Happy to share architecture details in comments.

Comments

solomatov•1h ago
How is quality for what Qwen 8B provides compares to proprietary models? Is it good enough for your use case?
Raywob•1h ago
For the mechanical stages (scanning, scoring, dedup) — indistinguishable from proprietary models. These are structured tasks: "score this post 1-10 against these criteria" or "extract these fields from this text." An 8B model handles that fine at 30 tok/s on consumer GPU.

For synthesis and judgment — no, it's not close. That's exactly why I route those stages to Claude. When you need the model to generate novel connections or strategic recommendations, the quality gap between 8B and frontier is real.

The key insight is that most pipeline stages don't need synthesis. They need pattern matching. And that's where the 95% cost savings live.

roosgit•43m ago
Have you tried other local models?

The 14B Q4_K_M needs 9GB, but Q3_K_M is 7.3GB. But you also need some room for context. Still, maybe using `--override-tensor` in llama.cpp would get you a 50% improvement over "naively" offloading layers to the GPU. Or possibly GPT-OSS-20B. It's 12.1GB in MXFP4, but it’s a MOE model so only a part of it would need to be on the GPU. On my dedicated 12GB 3060 it runs at 85 t/s, with a smallish context. I've also read on Reddit some claims that Qwen3 4B 2507 might be better than 8B, because Qwen never released a "2507" update for 8B.

Raywob•23m ago
Haven't tried GPT-OSS-20B yet — the MOE approach is interesting for keeping VRAM usage down while getting better reasoning. 85 t/s on a 3060 is impressive. I'll look into that.

I've been on Qwen3 8B mostly because it was "good enough" for the mechanical stages (scanning, scoring, dedup) and I didn't want to optimize the local model before validating the orchestration pattern itself.

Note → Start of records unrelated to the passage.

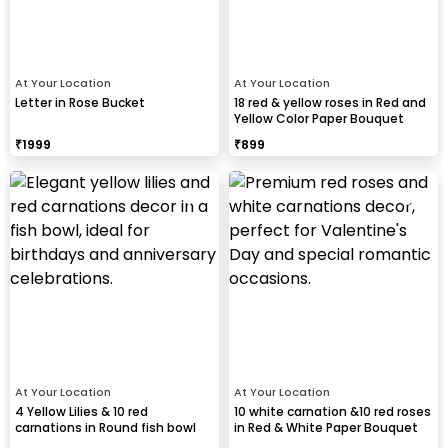
At Your Location
At Your Location
Letter in Rose Bucket
18 red & yellow roses in Red and
Yellow Color Paper Bouquet
₹
1999
₹
899
At Your Location
At Your Location
4 Yellow Lilies & 10 red
10 white carnation &10 red roses
carnations in Round fish bowl
in Red & White Paper Bouquet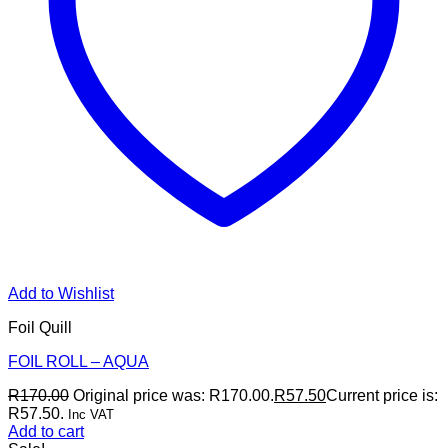
Add to Wishlist
Foil Quill
FOIL ROLL – AQUA
R
170.00
Original price was: R170.00.
R
57.50
Current price is:
R57.50.
Inc VAT
Add to cart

Now that the pipeline is proven, experimenting with the local model is the obvious next lever to pull.

The Qwen3 4B 2507 claim is interesting — if the quality holds for structured extraction tasks, halving the VRAM footprint would open up running two models concurrently or leaving more room for larger contexts. Worth testing.

Thanks for the pointers — this is exactly the kind of optimization I haven't had time to dig into yet.